• [Ordem de serviço 1] Segundo o texto sobre o loteamento perto dos Lençóis Maranhenses, quantos lotes residenciais o empreendimento prevê?
• [Ordem de serviço 2] Retome o texto sobre o loteamento perto dos Lençóis Maranhenses a partir do ponto em que ele termina.

• [Texto do exercício]
────────────────────────────────────────
Uma decisão da Justiça Federal manteve suspenso um empreendimento imobiliário que seria construído próximo ao Parque Nacional dos Lençóis Maranhenses, um dos principais cartões-postais do Maranhão e do Brasil.
A medida foi confirmada pelo Tribunal Regional Federal da 1ª Região (TRF1), que negou recurso da construtora responsável pelo loteamento Terra Ville Residence. O empreendimento prevê a implantação de 232 lotes residenciais em uma área localizada a pouco mais de 200 metros do campo de dunas dos Lençóis Maranhenses, no município de Santo Amaro do Maranhão.
A ação foi movida pelo Ministério Público Federal (MPF), que apontou irregularidades no licenciamento ambiental do projeto. Segundo o órgão, as obras foram iniciadas sem a autorização do Instituto Chico Mendes de Conservação da Biodiversidade (ICMBio), exigida para empreendimentos que possam causar impactos em unidades de conservação federais ou em suas áreas de proteção.
O MPF também argumenta que a área utilizada pelo empreendimento deveria permanecer como zona rural, mas foi transformada em perímetro urbano pelo município, o que permitiu a implantação do loteamento.
────────────────────────────────────────
Dados armazenados

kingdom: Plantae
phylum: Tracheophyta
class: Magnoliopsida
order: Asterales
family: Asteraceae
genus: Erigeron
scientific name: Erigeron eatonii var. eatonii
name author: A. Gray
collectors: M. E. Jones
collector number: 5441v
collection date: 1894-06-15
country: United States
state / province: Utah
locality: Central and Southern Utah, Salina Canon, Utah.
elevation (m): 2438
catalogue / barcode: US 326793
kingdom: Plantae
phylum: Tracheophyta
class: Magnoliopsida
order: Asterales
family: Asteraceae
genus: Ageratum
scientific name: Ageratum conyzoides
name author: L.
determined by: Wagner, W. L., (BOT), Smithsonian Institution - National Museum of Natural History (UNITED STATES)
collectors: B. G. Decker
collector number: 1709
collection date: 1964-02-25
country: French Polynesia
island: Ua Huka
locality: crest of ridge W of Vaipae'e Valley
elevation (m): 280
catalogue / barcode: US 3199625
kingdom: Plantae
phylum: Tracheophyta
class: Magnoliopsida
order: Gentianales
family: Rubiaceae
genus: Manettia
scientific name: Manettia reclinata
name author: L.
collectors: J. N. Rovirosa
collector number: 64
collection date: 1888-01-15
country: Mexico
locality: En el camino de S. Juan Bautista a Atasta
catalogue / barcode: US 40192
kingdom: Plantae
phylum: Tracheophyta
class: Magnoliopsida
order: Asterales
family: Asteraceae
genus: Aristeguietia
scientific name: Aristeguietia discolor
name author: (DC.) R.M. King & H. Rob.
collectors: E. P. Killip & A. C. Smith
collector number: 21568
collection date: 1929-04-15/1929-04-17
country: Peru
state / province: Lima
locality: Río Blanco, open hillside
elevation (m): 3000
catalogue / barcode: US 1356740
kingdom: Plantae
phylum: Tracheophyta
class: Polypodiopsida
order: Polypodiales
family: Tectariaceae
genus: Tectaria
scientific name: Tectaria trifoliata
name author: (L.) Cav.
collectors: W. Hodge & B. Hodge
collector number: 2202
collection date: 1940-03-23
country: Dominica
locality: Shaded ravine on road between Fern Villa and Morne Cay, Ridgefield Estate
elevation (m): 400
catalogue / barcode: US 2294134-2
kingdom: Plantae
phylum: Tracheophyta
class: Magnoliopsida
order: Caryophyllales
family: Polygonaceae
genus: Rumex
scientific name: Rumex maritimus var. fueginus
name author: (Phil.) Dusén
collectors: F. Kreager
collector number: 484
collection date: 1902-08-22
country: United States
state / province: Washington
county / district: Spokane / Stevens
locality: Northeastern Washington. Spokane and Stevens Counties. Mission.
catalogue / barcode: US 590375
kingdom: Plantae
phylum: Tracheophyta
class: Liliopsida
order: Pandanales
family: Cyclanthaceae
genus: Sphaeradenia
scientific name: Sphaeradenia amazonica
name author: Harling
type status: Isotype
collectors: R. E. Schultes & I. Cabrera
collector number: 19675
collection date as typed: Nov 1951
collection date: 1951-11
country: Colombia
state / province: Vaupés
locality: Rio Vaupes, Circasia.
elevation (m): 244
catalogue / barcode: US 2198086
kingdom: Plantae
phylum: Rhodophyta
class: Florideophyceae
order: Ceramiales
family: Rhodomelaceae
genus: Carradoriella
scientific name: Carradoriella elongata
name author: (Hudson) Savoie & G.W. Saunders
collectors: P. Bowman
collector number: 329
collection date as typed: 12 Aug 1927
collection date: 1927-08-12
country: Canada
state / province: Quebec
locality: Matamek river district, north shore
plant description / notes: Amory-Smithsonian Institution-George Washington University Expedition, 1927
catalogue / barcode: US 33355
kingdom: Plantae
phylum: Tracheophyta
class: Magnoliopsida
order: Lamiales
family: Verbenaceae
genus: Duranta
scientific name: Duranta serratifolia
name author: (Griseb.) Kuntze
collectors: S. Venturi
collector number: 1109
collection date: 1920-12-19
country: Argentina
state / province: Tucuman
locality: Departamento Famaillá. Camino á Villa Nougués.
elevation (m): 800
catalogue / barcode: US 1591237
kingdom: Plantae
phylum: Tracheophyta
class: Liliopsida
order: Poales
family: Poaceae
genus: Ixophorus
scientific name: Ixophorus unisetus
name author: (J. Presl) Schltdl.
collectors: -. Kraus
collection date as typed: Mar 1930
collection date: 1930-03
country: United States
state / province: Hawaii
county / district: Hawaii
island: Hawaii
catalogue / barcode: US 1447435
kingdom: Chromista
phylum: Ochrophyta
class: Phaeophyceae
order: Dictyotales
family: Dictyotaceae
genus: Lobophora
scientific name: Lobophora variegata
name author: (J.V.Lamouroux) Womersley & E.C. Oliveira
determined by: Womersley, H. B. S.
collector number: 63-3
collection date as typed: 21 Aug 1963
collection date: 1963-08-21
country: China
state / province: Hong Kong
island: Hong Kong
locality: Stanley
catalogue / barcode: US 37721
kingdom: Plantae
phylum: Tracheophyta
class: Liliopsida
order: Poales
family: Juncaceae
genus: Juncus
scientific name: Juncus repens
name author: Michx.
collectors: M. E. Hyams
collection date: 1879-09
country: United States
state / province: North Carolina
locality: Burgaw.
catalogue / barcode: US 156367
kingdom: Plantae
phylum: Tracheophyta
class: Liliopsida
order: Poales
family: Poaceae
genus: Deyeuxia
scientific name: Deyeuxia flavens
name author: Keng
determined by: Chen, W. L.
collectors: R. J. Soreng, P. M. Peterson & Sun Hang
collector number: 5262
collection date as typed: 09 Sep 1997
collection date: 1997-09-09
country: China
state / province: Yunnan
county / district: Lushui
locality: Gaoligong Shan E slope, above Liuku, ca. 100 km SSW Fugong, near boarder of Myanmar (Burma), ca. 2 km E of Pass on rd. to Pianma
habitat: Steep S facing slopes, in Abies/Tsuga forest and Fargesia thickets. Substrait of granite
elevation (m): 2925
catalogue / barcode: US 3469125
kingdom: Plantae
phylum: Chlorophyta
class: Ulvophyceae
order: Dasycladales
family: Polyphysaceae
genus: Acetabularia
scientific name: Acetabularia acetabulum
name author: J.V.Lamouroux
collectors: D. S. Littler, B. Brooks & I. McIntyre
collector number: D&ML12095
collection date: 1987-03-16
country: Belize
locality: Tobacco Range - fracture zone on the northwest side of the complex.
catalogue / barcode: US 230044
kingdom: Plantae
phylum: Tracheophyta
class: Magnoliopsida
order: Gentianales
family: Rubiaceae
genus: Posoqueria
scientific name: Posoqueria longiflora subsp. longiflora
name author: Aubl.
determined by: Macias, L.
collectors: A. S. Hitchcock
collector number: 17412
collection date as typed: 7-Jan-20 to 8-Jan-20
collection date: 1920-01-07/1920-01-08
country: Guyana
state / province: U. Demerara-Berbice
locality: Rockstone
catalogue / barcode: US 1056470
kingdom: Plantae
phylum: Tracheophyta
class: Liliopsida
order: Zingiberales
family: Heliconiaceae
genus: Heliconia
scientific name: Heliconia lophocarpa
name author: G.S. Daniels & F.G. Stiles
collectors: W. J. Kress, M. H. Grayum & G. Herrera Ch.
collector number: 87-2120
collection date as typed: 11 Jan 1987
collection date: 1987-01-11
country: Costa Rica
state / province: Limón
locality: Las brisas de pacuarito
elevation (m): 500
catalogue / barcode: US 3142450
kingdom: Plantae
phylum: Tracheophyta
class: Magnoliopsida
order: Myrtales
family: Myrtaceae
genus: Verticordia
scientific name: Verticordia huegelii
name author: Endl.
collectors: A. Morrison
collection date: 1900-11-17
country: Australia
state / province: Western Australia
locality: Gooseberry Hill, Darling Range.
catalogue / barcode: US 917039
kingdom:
────────────────────────────────────────
• [Sua resposta 1] 232 lotes residenciais.

• [Sua resposta 2]
Reconhecido em 2024 pela Organização das Nações Unidas para a Educação, a Ciência e a Cultura (Unesco) como Patrimônio Natural Mundial, o Parque Nacional dos Lençóis Maranhenses abriga um dos ecossistemas mais importantes e singulares do planeta, com extensos campos de dunas e lagoas formadas pelas chuvas.
Em parecer apresentado à Justiça, o ICMBio alertou que o empreendimento poderia causar impactos ambientais significativos. Entre os riscos apontados estão a perda de habitats naturais, danos aos recursos hídricos, alterações na paisagem, aumento da pressão sobre comunidades tradicionais e o crescimento desordenado do turismo na região.
Diante desses argumentos, a Justiça Federal do Maranhão determinou a suspensão das licenças ambientais e dos alvarás de construção, além da paralisação imediata de qualquer atividade no local. Em caso de descumprimento, foi fixada multa diária de R$ 500 mil.
A construtora recorreu da decisão alegando prejuízos financeiros causados pela paralisação da obra. No entanto, o TRF1 entendeu que a proteção ambiental deve prevalecer diante da possibilidade de danos irreversíveis ao parque.
Na decisão, os desembargadores destacaram que a ausência de autorização do ICMBio compromete a validade do licenciamento ambiental desde o início do processo. O tribunal também reforçou a aplicação do princípio da precaução, utilizado em questões ambientais para evitar danos que possam ser permanentes ou de difícil reparação.
Com a decisão, o loteamento permanece suspenso enquanto a ação continua tramitando na Justiça Federal do Maranhão. O processo ainda vai analisar possíveis responsabilidades ambientais e a legalidade dos atos que autorizaram o empreendimento.
A decisão representa mais uma medida de proteção aos Lençóis Maranhenses, um patrimônio natural de importância mundial e um dos principais destinos turísticos do Maranhão.